You will have to define Base::UseThis(), in the body of which you will make use of Base's fields (which you will also need to declare in the class definition above). If you only need to access them in UseThis, they can be private. If DerivedOne/Two will need access to them, you should make them protected.
Here is a possible resolution to your dilemna:
class Base {
public:
virtual ~Base() {}
virtual void redefine_me() = 0;
void utility_function();
private:
virtual int get_data_member() = 0;
virtual void set_data_member(int v) = 0;
};
class Derived1 : public Base {
public:
virtual void redefine_me() { do_d1_stuff(); }
private:
int my_private_idaho_;
virtual int get_data_member() { return my_private_idaho_; }
virtual void set_data_member(int v) { my_rpviate_idaho_ = v; }
};
class Derived2 : public Base {
public:
virtual void redefine_me() { do_d2_stuff(); }
private:
int gomer_pyle_;
virtual int get_data_member() { return gomer_pyle_; }
virtual void set_data_member(int v) { gomer_pyle_ = v; }
};
void Base::utility_function()
{
set_data_member(get_data_member() + 1);
}
It's biggest disadvantage is that now access to the private data member is mediated by a virtual function call, which isn't the cheapest thing around. It's also hidden from the optimizer.
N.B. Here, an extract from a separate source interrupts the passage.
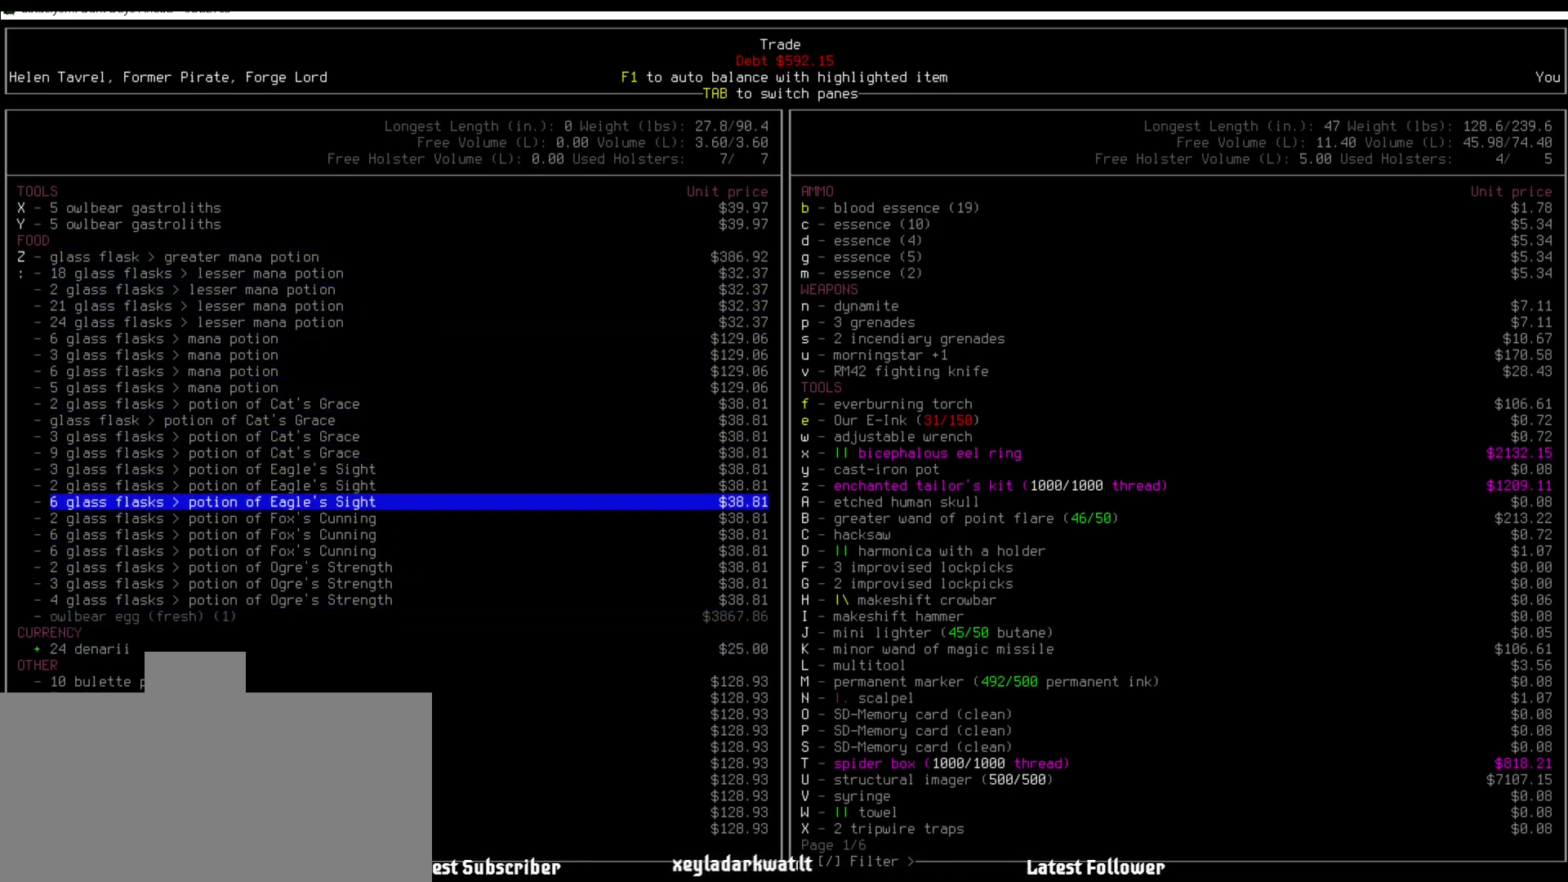
{"keys": ["down"], "mouse": [], "events": []}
This means that if you choose it, you should adopt a pattern where you fetch the private data member into a local variable at the beginning of your utility function and set it from the local variable before you return. Of course some utility functions may call out to functions that require the object state to be updated before they're called, and this pattern would then have to be modified to account for that. But then again, such utility functions are likely not to be able to satisfy the strong exception handling guarantee and should be rethought anyway.
It looks as if you need some interface for client code, and some 'convenient' functionality for implementors of the interface, which they can only use if they follow the rule of calling the useThis function of the convenience layer, which will tweak their private members.
Whenever I gave in to the temptation of putting the convenience functionality in my abstract base class, I regretted it (soon!) afterwards. It takes away a lot of flexibility. The solution proposed by AlexKR makes this situation slightly better.
An alternative way of doing this is providing some convenience class that implementers of the interface can aggregate instead of inheriting it. It can provide a function taking the implementer's members as arguments.
class Interface { public: virtual void f() = 0; };
class Convenience {
public:
void tweakMyMembers( int& member1, float& member2 );
bool somestate;
};
class Implementor : public Interface {
int m1; float m2;
public: Implementor( bool b ): conv( b ) {}
virtual void f() { conv.tweakMyMembers( m1, m2 ); if( m1<m2 ) dothis(); }
};
The non-virtual interface idiom describes how the virtual methods are nonpublic customisation points, and public methods are nonvirtual to allow the base class to control at all times how the customisation points are called.
This is an elegant idiom and I like to use it, but how does it work if the derived class is a base class in itself
It works, because the derived class can override a private virtual function of a base class, even if the base class function overrides its base class function.
This is perfectly legal:
class Parent
{
public:
int foo() {return bar();} // the non-virtual public interface
private
virtual int bar();
};
class Child : public Parent
{
private:
virtual int bar(); // overrides Parent::bar()
};
class Grandchild : public Child
{
private:
virtual int bar(); // overrides Child::bar();
};
The derived class can decide for itself:
You can just override the method completely by implementing the virtual function.
You can augment the method by calling the 'middle' classes function at some point in your derived class method.
If that's not what you want, you need to set it up explicitly in the 'middle' class. I wouldn't though. If you find yourself desiring this, it probably means you didn't give the base class enough customization points.